Holocaust educator Robert Waisman shares message of hope

University of Victoria honorary degree recipient Robert Waisman has spent much of his life working to inoculate people again hatred and discrimination.

The Holocaust survivor and founder of the Vancouver Holocaust Education Centre has travelled across Canada telling his story of survival, resilience and hope. Waisman spoke to an audience at UVic ahead of receiving his honorary doctorate of laws at the Faculty of Humanities’ convocation on June 13.

In conversation with UVic Chancellor Shelagh Rogers, Waisman talked about being a child at the notorious Buchenwald concentration camp in Nazi Germany. After working 12 hours in a munitions factory at the camp, Waisman said he was trying to sleep when a man shouted at him from across the room.

“‘Promise me if and when you survive you’ll tell the world what you’ve witnessed,’” Waisman recounted of the man’s words.

“I can hear that man’s voice clearly,” Waisman told the audience. “I felt I had a sacred responsibility to inoculate people against hatred.”

The event coincided with the tenth anniversary of the federal government’s apology to residential school survivors. Waisman, an honorary witness in the truth and Reconciliation Commission, spoke to Rogers about visiting northern Indigenous communities as part of that role. There he met young people who felt disenfranchised and forgotten. Waisman shared that after surviving the horrors of the Holocaust, a teacher helped him find his path.

“The Nazis predicted we wouldn’t amount to anything. We were full of anger and rage,” he said.

Waisman recounted that a teacher said to him, ‘If your parents were alive, what do you think they would want for you?’

“I put the anger aside and started catching up on schooling,” he said.

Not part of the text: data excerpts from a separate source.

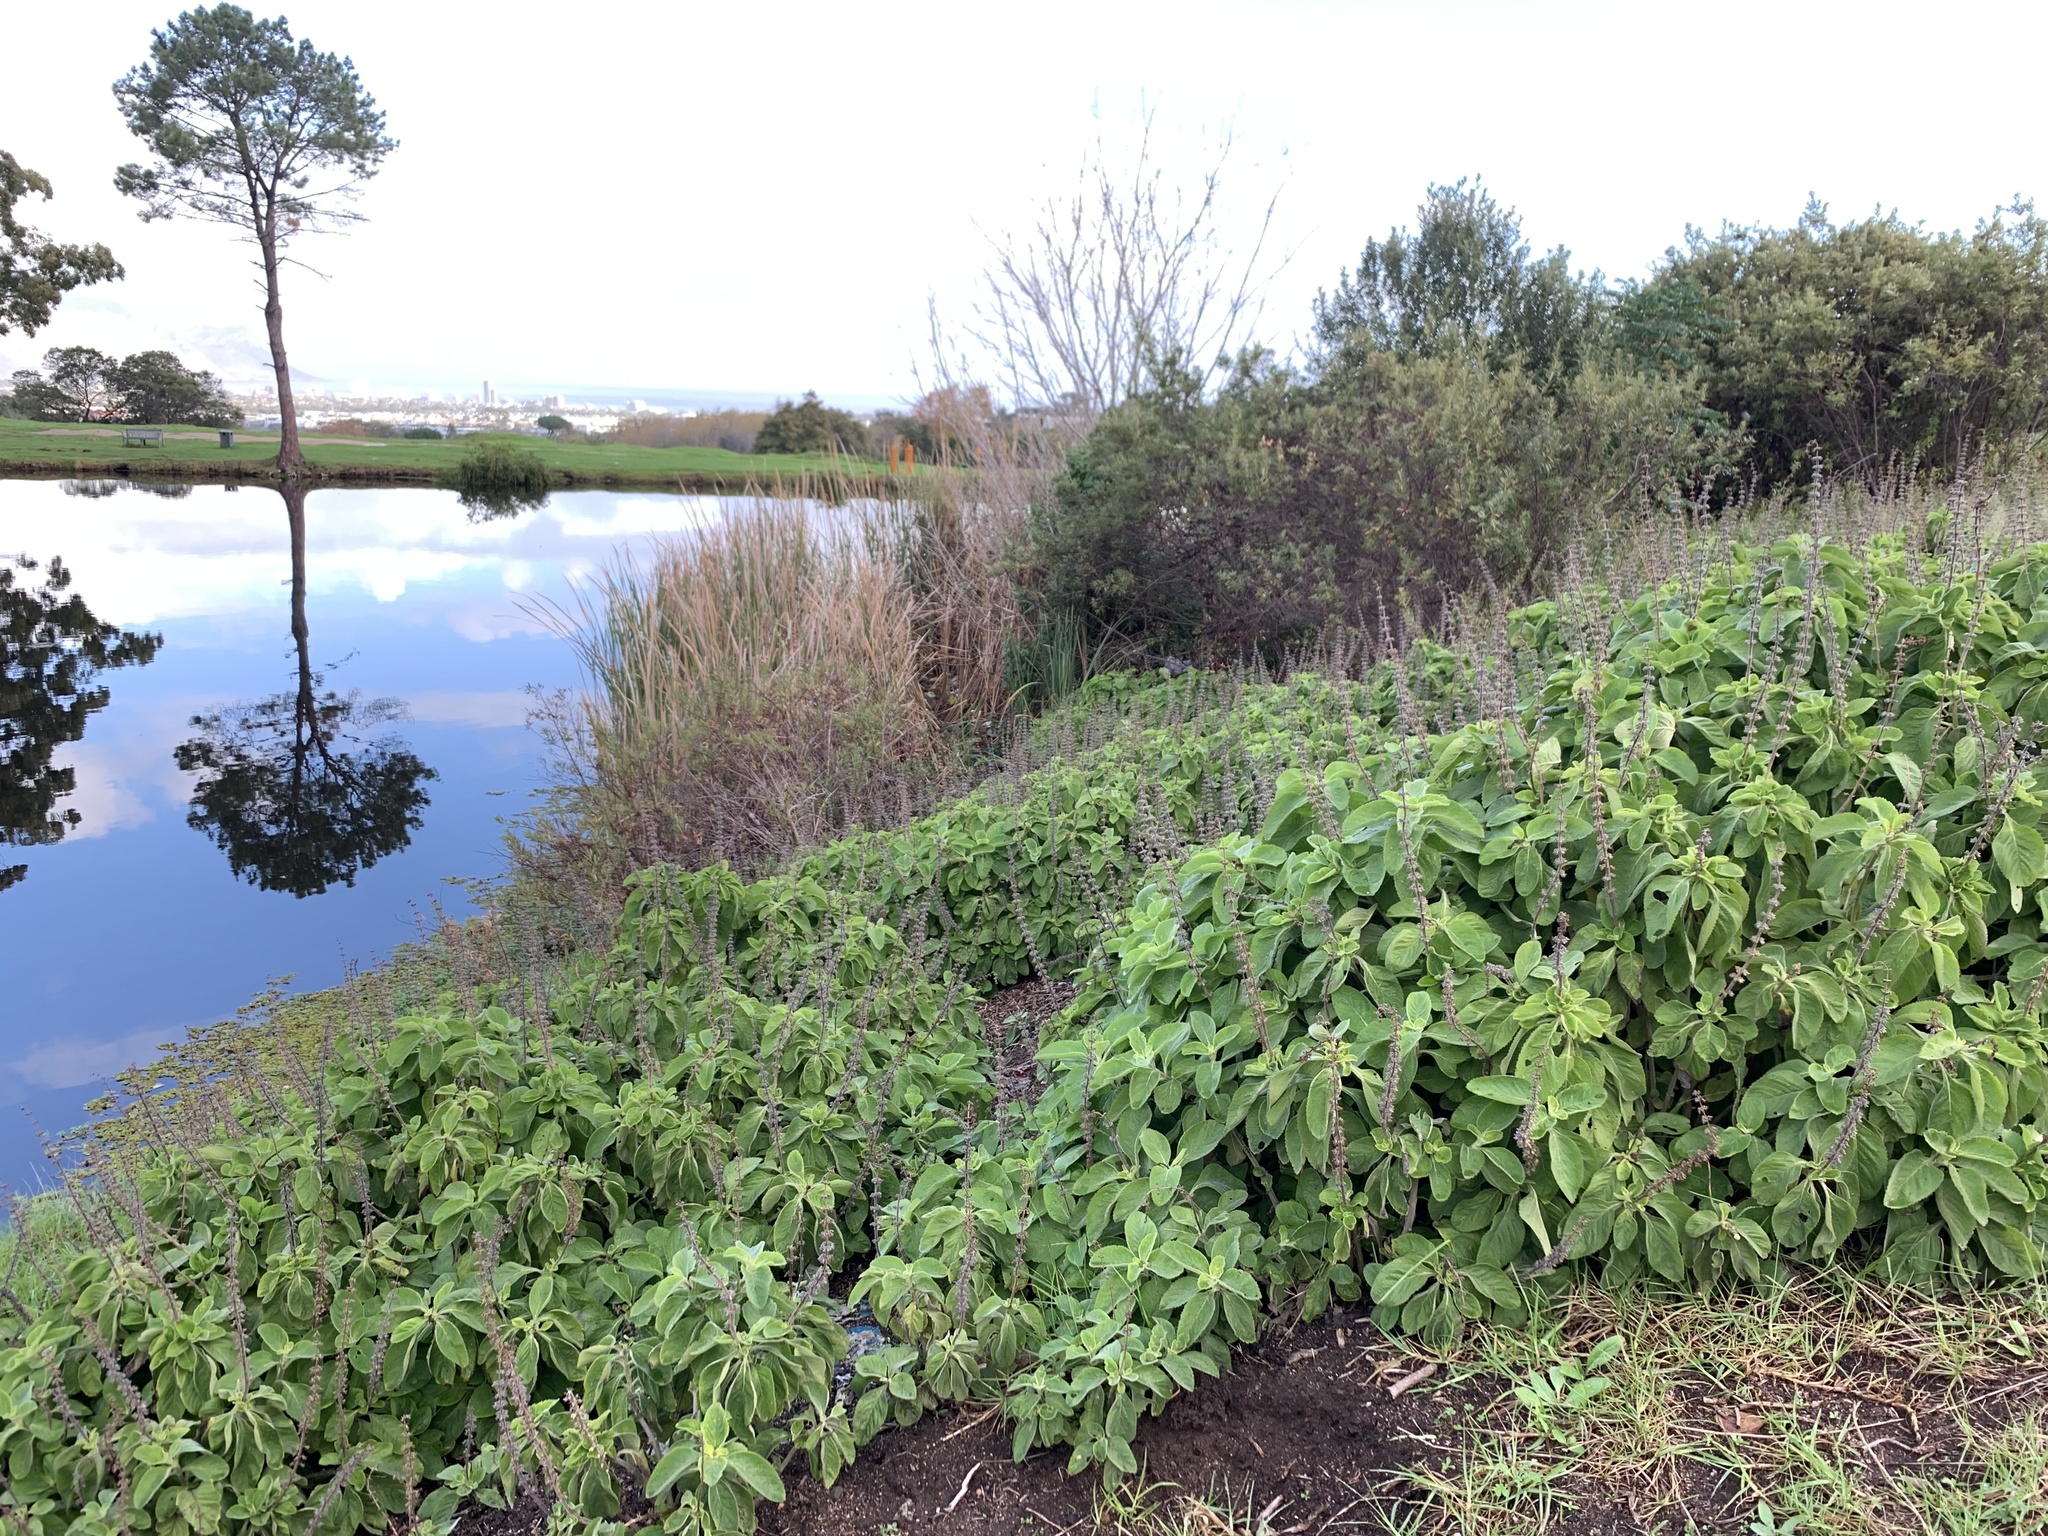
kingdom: Plantae
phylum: Tracheophyta
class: Magnoliopsida
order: Lamiales
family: Lamiaceae
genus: Coleus
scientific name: Coleus barbatus
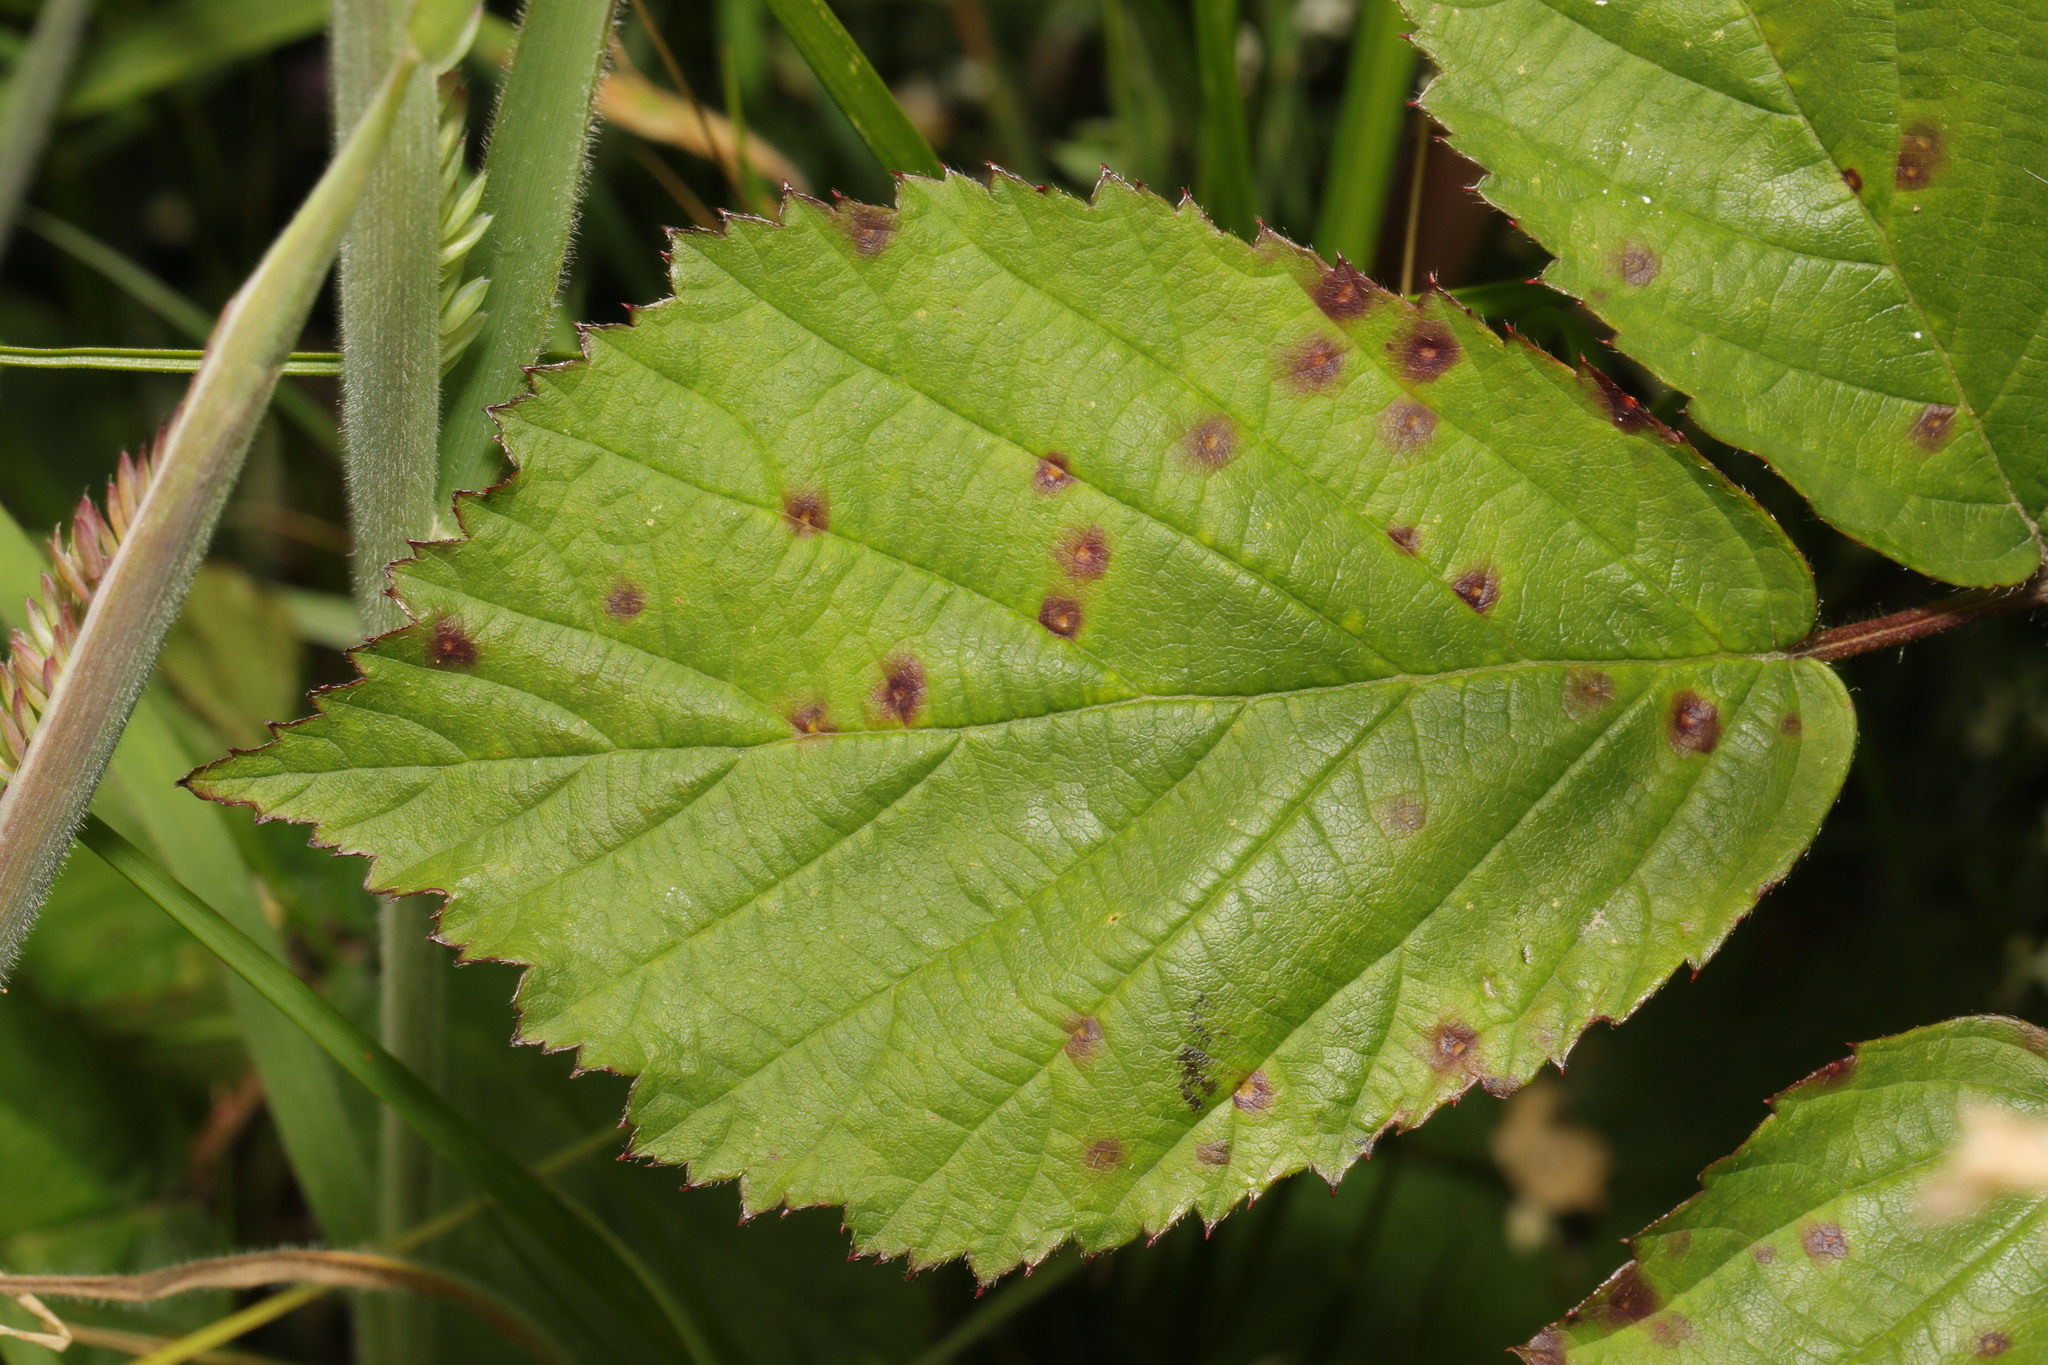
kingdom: Fungi
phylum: Basidiomycota
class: Pucciniomycetes
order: Pucciniales
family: Phragmidiaceae
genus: Phragmidium
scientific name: Phragmidium violaceum
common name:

Waisman shared the same message with the young people he visited, forging lasting friendships with some of them.

“I get these wonderful letters from teenagers,” he said. “It keeps hope alive.”

Waisman says that although tremendous progress has been made on issues of discrimination, there is still work to be done, particularly when it comes to reconciliation with Indigenous nations and people in Canada.

“The Holocaust remains a powerful lesson against racism and hatred,” he says. “We must continue to affirm our commitment to uphold human rights for all and value diversity.”